Genine is a poet and acrylic artist from Victoria, B.C. Canada with a Double Major in Writing and English from the University of Victoria. She has had a number of poems published in quarterlies, anthologies, and websites in Canada, America, and the United Kingdom over the years.  She has thirteen chapbooks through her own publishing company, Phoenix Press.  She currently has a manuscript with Ekstasis Editions in Victoria and is hoping to see her first book of poetry published over the next two years.

About Tabitha: -

Tabitha was one of a litter of two kittens from an abandoned cat who frequented our back yard. One rainy day her mother, transporting her kittens, left Tabi in our wood bin where my husband and I discovered her and took her in. She weighed one pound at the time and was about one month old. I gave her the birthday of April 8, the same birthday as Siddhartha. She lived a long and happy life and was a great inspiration to me for ceramics, cards, paintings, articles, and poems.

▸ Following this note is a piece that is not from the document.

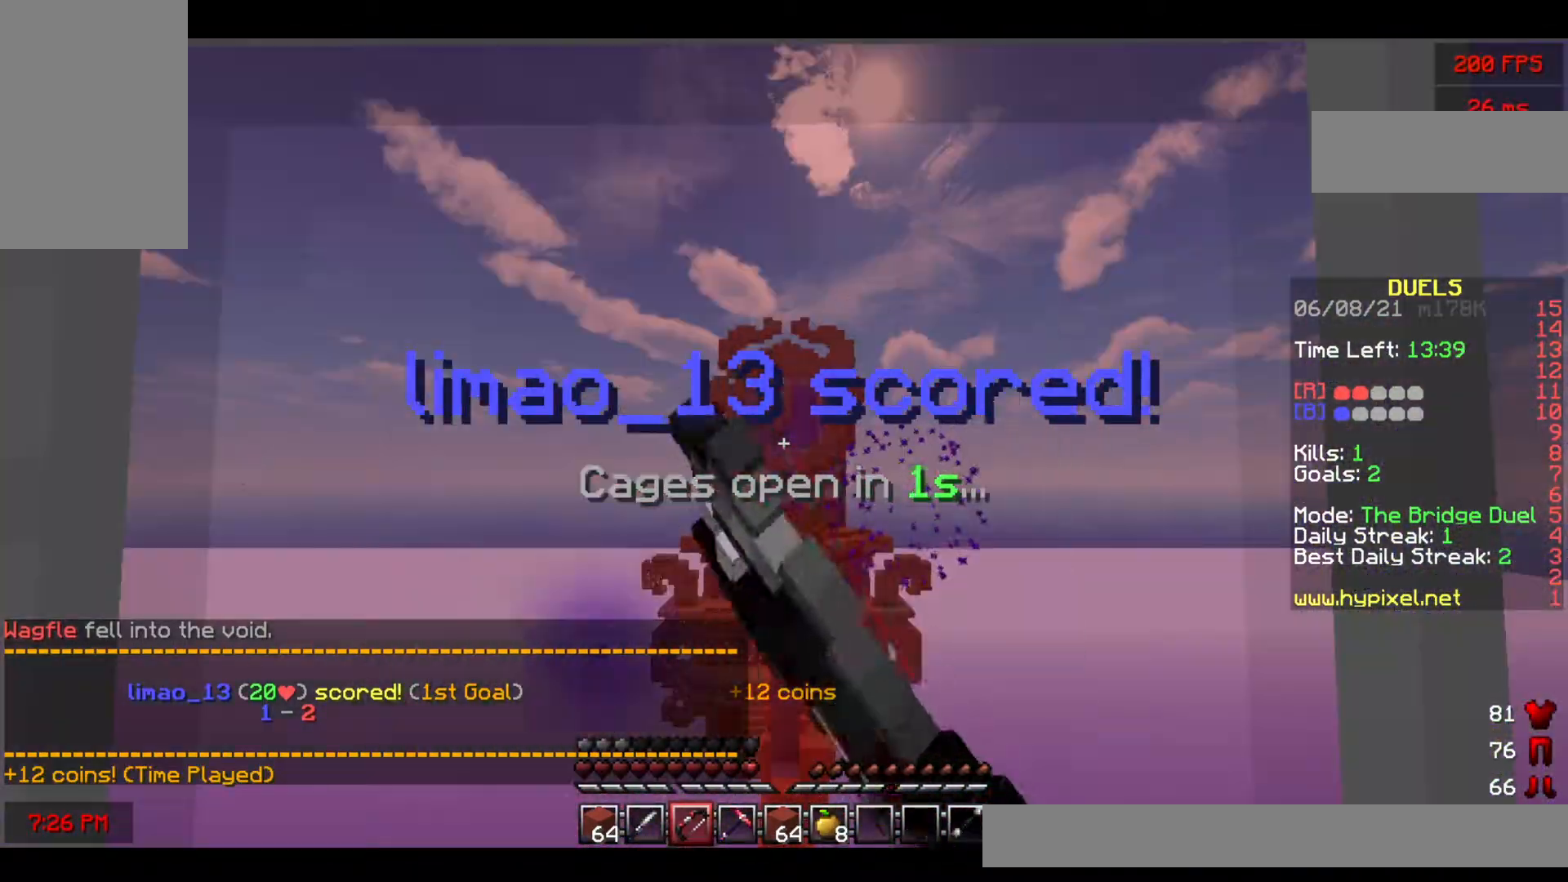
{"keys": [], "mouse": ["left", "right"], "events": []}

She was a wonderful friend, deeply loved, and an honoured member of our family.

Tabitha died on August 17th 2006. She was nineteen years and four months old. She had thyroid problems the last year of her life, then neurological problems; her back legs gave out from under her, she couldn’t walk, was very unhappy and refused to eat, so my ex husband and I made the decision to put her to sleep.